"Qui serait assez insensé pour mourir sans avoir fait au moins le tour de sa prison?" - Marguerite Yourcenar, L'œuvre au noir (1968)
Je me souviens de cet automne 1988 où Nick Cave est venu jouer à Genève, de son nouvel album - Tender Prey - exposé sur une paroi du magasin Sounds, et puis du film de Wim Wenders - Les Ailes du désir -, où Nick joue son propre rôle, un chanteur possédé, l'archétype même du rocker maudit dans mes yeux d'adolescents.
Je me souviens bien qu'elle fut ma surprise d'entendre deux remarquables reprises de Mercy Seat, d'abord en 1997 par le groupe allemand Goethes Erben sous le titre Sitz der Gnade - surprenante parce qu'interprétée avec éloquence et conviction dans leur langue natale -, et puis, trois ans plus tard, la superbe version qu'en a donnée Johnny Cash, avec sa voix d'une profondeur incroyable... quel bel hommage à l'un des titres phares de Nick Cave, et mon favori de toute sa discographie.
Je me souviens aussi que mon fantasme le plus cher, et ce depuis plus de quinze ans, serait de tomber sur un DJ qui enchaînerait Haus der Luege d'Einstürzende Neubauten et The Mercy Seat de Nick Cave, deux titres hors norme datant presque de la même époque, tout aussi percutants l'un que l'autre, puissants musicalement, intelligents au niveau des textes, servis par des chanteurs charismatiques...
And the mercy seat is waiting
And I think my head is burning
And in a way I'm yearning
To be done with all this weighing of the truth.
An eye for an eye
And a tooth for a tooth
And anyway I told the truth
And I'm not afraid to die
En attendant de pouvoir lire le dernier livre d'Antoine Volodine - Terminus radieux, prêté à quelqu'un pour l'instant -, j'ai eu la bonne idée de me rabattre sur Écrivains, un recueil paru il y a quatre ans et qui donne la parole à un chœur tragique d'écrivains (fictionnels) post-exotiques (comme aime à les dénommer l'auteur), multiplicité d'une même expérience, celle de la prison, et portrait décalé et en pièces de Volodine lui-même.
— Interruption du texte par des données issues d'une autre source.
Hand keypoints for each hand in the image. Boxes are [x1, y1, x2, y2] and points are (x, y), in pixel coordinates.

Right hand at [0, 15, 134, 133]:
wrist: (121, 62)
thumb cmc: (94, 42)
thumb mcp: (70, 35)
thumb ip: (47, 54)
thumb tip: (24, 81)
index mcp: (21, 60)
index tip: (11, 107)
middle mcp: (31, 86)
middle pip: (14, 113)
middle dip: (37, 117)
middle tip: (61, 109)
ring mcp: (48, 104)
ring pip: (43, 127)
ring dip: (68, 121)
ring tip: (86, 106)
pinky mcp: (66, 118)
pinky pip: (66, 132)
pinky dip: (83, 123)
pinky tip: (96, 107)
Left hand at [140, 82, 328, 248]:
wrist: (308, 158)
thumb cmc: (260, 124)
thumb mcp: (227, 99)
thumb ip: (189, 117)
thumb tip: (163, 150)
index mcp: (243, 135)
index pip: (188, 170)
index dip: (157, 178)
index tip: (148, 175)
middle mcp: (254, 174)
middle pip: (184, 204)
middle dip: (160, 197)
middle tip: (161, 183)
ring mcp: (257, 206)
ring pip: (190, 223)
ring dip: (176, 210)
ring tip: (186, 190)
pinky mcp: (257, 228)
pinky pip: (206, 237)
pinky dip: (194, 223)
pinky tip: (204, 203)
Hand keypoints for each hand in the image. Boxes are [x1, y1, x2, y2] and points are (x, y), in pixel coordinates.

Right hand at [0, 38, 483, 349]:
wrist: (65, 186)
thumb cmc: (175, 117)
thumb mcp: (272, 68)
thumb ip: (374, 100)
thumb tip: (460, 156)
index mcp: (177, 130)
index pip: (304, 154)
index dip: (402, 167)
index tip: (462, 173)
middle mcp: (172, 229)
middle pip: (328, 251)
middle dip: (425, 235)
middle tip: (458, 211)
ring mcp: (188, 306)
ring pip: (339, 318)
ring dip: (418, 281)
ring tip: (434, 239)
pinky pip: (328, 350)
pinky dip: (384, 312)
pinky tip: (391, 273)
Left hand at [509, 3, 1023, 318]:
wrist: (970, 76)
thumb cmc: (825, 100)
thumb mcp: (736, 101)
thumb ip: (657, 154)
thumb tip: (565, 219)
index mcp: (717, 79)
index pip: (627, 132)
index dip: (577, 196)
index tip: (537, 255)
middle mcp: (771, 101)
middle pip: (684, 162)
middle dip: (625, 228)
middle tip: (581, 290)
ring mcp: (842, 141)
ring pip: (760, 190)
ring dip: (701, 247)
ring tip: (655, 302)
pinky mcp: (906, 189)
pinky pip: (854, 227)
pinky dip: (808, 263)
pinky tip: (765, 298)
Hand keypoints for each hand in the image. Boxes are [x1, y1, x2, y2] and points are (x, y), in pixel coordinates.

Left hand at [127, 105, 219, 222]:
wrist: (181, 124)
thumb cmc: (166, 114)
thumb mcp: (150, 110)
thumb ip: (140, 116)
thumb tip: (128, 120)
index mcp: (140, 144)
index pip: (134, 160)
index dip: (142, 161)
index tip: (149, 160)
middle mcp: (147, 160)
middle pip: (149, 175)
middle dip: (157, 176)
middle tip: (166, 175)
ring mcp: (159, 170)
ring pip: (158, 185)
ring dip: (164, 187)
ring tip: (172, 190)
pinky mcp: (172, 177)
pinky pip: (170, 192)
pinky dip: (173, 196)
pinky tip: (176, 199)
Là où la littérature contemporaine induit une inévitable normalisation de la transgression, celle de Volodine, et de ses Écrivains se porte vers la transcendance, le radicalement autre, la singularité vraie (et totale). On est loin des portraits d'écrivains alcooliques ou médiatiques, on a là des écrivains non pas maudits mais sans avenir. Le monde où ils évoluent est un monde en ruine, répressif, stalinien ou peut-être même post-apocalyptique, et où la seule certitude est l'échec final. Le monde de Volodine est perdu mais n'empêche pas d'inventer la rédemption tout en se sachant perdu. C'est un monde hérité de Kafka, Beckett et Tarkowski, et c'est une lecture aussi puissante que troublante...
"Un temps passe.
- Bien entendu, reprend-elle, notre parole ne prétend pas avoir une quelconque utilité dans le combat égalitariste concret qu'il conviendrait de mener, hors les murs, pour libérer des cycles du malheur les cinq ou six milliards d'individus qui y sont plongés. Ce que des actions militaires n'ont en aucune manière ébréché, des paroles d'écrivains ne peuvent le menacer ni le briser. Nous savons cela. Nous n'entretenons aucune illusion sur cela.
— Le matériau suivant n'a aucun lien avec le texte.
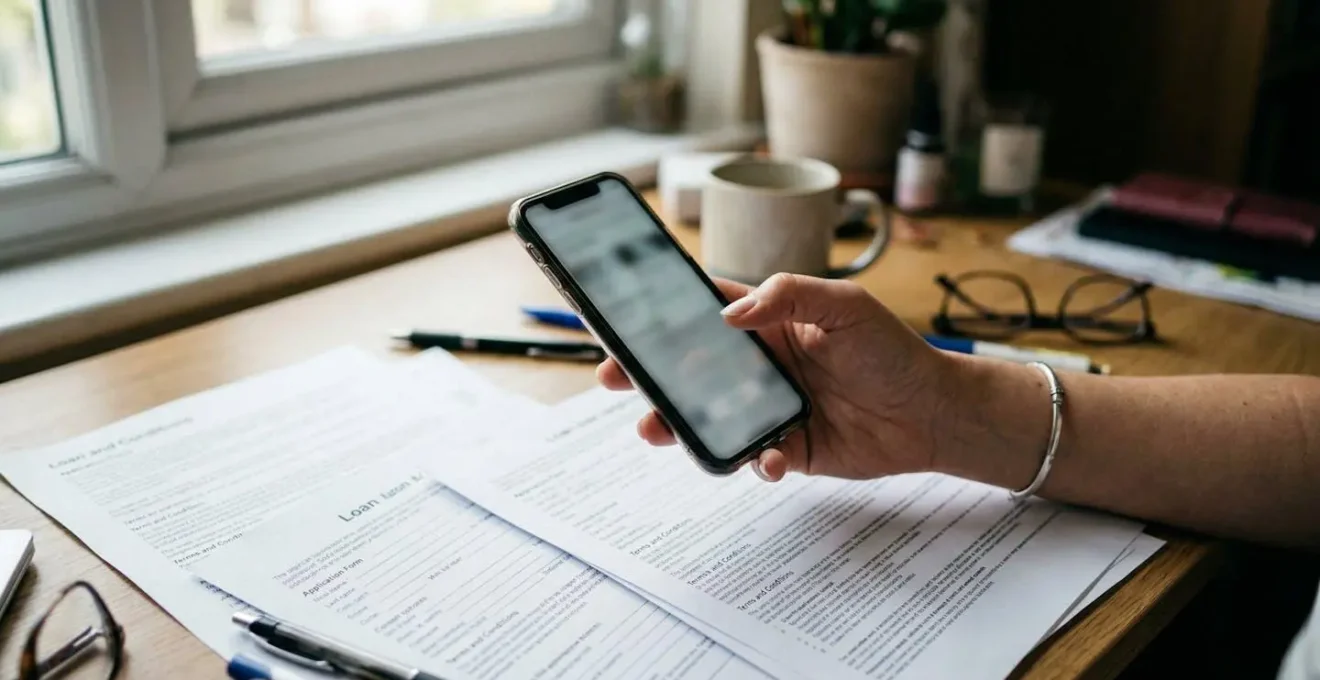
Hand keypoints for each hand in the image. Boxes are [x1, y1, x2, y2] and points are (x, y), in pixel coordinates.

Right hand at [595, 273, 955, 481]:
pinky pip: (754, 459)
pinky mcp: (789, 449)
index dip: (659, 315)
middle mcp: (762, 366)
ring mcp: (771, 409)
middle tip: (614, 378)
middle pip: (690, 369)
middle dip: (648, 375)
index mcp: (769, 323)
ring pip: (709, 418)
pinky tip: (768, 459)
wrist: (934, 412)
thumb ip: (788, 296)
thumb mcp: (845, 306)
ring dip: (679, 425)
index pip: (704, 312)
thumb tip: (729, 313)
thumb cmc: (893, 351)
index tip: (621, 322)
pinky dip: (753, 462)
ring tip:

Elle ne bouge pas pendant un moment, puis elle se cogne le crâne, plusieurs fois, sur la paroi de ciment contre laquelle elle s'appuie.
- Nous n'éprouvons aucune fierté en maniant la parole, même si nous savons que notre poésie n'est pas comparable aux jongleries serviles que produisent en abondance les domestiques bavards des maîtres. Nous connaissons notre insignifiance. Dans un univers où la multiplication du verbe est le terreau sur quoi prospèrent les acteurs du malheur, sur cette ignoble scène de théâtre où le foisonnement des débats contradictoires est un écran cynique derrière quoi les maîtres conservent les mains libres, le verbe n'a ni influence ni force. Nous ne vivons plus dans cet univers, mais notre forteresse carcérale n'est pas non plus un lieu où dire les choses permette de changer les choses. La parole post_exotique s'interrompra lorsque le dernier de nos écrivains s'éteindra, et personne nulle part ne s'en rendre compte. Toutefois, tant que nous disposerons d'un peu de souffle encore, nous inventerons encore et encore la magie absurde de cette parole, nous irons dans les mots et nous dirons le monde.
Linda Woo est en lambeaux, le vent et la solitude l'ont déchirée encore une fois, elle est trempée de sueur et de larmes. Moi aussi.
- La leçon est terminée, dit-elle pour conclure."